Bu isim müminlere, hemen sonuç veya çözüm isteseler bile sabırlı olmalarını ve Allah’ın zamanlamasına güvenmelerini hatırlatır. Müminleri, Allah’ın iradesine teslim olmaya ve O’nun gecikmesinin hemen görünmeyebilecek daha büyük bir amaç ve hikmet için olduğunu kabul etmeye teşvik eder.
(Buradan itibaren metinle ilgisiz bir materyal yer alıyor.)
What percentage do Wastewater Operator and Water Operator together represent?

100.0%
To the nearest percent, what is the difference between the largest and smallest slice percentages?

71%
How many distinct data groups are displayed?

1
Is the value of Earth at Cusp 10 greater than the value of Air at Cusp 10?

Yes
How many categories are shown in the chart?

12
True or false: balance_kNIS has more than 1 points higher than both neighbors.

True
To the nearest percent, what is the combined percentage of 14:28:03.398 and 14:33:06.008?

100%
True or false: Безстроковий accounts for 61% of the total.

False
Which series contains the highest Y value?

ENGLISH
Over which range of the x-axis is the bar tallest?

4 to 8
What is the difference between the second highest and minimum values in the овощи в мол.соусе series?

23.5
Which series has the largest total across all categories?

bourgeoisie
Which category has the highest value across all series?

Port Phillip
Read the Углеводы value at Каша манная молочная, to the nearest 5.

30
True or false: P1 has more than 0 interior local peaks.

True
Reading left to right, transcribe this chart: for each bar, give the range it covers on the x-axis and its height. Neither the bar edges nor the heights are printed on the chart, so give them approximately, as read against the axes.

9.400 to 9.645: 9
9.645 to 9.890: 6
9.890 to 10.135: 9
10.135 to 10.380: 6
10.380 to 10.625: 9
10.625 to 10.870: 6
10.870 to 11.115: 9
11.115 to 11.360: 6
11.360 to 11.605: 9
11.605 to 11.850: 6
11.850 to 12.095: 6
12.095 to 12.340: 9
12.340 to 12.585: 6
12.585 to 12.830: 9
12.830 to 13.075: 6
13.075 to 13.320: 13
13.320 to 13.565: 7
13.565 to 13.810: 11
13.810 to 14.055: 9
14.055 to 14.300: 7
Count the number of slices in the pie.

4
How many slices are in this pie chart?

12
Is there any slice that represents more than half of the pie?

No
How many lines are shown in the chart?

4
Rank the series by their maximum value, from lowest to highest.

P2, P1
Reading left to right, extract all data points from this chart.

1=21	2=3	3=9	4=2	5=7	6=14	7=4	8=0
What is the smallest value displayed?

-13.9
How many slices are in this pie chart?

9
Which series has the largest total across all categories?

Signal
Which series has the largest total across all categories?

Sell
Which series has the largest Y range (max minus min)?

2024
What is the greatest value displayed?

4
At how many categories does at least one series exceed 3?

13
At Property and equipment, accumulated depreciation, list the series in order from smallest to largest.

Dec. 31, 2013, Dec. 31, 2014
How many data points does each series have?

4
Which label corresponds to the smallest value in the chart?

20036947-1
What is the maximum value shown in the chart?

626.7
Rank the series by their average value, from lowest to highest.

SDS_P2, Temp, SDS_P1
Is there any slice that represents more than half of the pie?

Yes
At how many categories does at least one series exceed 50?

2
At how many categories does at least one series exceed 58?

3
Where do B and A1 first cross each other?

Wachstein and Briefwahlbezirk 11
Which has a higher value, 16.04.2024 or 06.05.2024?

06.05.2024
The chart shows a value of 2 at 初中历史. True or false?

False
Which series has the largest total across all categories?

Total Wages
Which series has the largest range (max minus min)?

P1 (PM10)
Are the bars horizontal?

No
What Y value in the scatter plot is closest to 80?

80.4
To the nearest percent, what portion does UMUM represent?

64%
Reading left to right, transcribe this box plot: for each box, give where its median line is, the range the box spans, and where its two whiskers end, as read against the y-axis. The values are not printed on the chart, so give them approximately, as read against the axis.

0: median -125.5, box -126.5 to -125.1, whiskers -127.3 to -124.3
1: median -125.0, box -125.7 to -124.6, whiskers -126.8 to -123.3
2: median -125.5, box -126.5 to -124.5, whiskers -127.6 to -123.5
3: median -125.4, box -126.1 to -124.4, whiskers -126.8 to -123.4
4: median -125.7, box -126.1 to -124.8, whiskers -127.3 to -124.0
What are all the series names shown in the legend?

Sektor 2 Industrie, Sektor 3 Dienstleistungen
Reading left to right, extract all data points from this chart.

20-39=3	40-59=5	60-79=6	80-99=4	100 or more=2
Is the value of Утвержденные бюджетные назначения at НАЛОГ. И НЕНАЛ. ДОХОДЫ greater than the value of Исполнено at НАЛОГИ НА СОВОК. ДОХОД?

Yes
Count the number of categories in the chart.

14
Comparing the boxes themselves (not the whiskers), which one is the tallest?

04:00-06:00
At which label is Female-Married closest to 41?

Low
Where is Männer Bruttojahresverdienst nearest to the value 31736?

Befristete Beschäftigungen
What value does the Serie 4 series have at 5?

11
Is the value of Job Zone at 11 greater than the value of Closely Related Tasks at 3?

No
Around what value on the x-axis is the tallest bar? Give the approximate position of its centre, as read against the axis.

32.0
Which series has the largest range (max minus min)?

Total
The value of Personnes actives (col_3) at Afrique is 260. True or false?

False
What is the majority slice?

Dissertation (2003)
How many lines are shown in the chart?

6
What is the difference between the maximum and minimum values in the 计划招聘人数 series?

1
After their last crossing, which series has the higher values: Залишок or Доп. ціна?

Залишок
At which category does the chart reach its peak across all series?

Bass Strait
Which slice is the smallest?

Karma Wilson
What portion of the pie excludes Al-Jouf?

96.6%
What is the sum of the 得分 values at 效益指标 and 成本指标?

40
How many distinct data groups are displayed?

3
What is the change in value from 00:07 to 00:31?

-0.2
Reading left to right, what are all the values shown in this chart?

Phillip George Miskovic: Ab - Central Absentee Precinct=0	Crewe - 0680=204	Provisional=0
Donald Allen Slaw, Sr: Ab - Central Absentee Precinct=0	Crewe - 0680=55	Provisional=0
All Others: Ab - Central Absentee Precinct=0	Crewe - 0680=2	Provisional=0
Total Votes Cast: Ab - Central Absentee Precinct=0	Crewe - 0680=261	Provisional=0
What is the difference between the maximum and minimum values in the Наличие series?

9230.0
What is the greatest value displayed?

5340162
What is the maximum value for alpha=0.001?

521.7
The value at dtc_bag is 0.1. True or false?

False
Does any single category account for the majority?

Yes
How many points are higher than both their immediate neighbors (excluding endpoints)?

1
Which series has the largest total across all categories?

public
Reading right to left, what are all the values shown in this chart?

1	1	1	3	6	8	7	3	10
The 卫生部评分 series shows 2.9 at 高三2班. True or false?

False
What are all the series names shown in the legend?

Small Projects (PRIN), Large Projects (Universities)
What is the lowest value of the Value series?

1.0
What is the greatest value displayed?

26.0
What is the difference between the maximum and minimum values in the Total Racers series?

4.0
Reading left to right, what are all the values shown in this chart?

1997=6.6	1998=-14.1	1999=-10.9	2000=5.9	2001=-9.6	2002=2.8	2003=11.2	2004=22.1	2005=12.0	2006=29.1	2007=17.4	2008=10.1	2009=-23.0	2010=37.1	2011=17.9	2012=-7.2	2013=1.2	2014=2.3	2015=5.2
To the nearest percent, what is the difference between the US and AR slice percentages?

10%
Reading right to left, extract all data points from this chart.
Her iki isim de, el-Mukaddim ve el-Mu’akhir, Allah’ın zaman, düzen ve öncelikler üzerindeki kontrolünü vurgular. Allah’ın kararlarına güvenmenin ve O’nun yaratması için neyin en iyi olduğunu, ister hızlandırmak isterse geciktirmek olsun, bildiğini kabul etmenin önemini vurgularlar.
“El-Mukaddim” ve “El-Muahhir” isimleri, Allah’ın Esmaü’l-Hüsna’sından olup, anlamları “Dilediği şeyi öne alan, öne geçiren” (El-Mukaddim) ve “Dilediği şeyi erteleyen, geriye bırakan” (El-Muahhir) şeklindedir. Bu isimler, Allah’ın iradesiyle her şeyin zamanlamasını belirlediğini, dilediği kişileri ve olayları öne aldığını veya geride bıraktığını ifade eder.
Allah, kâinatı ve içindeki her şeyi sonsuz bilgisi ve kudretiyle yönetir. “El-Mukaddim” ve “El-Muahhir” isimleri bu yönetim esnasında ortaya çıkan hikmetli zamanlamayı ifade eder. Örneğin, bir insanın belli bir işi başarması için gerekli adımları atması gerekebilir; ancak bazen bu başarı hemen gelmez, ertelenir. Bu da Allah’ın “Mukaddim” ve “Muahhir” isimlerinin bir yansımasıdır.
Bu isimlerin anlamını kavrayan bir mümin, her şeyin Allah’ın iradesiyle olduğunu, O’nun dilediğini öne alıp dilediğini erteleyebileceğini bilir. Bu bilince sahip olarak insan, hayatta karşılaştığı olayların hikmetine inanır, umutsuzluğa düşmez ve Allah’a tevekkül eder. Ayrıca işlediği bir hata sonucu hemen ceza görmemesi de O’na mühlet verildiği anlamına gelir ve bu mühleti değerlendirerek tövbe etmesi gerektiğini hatırlar.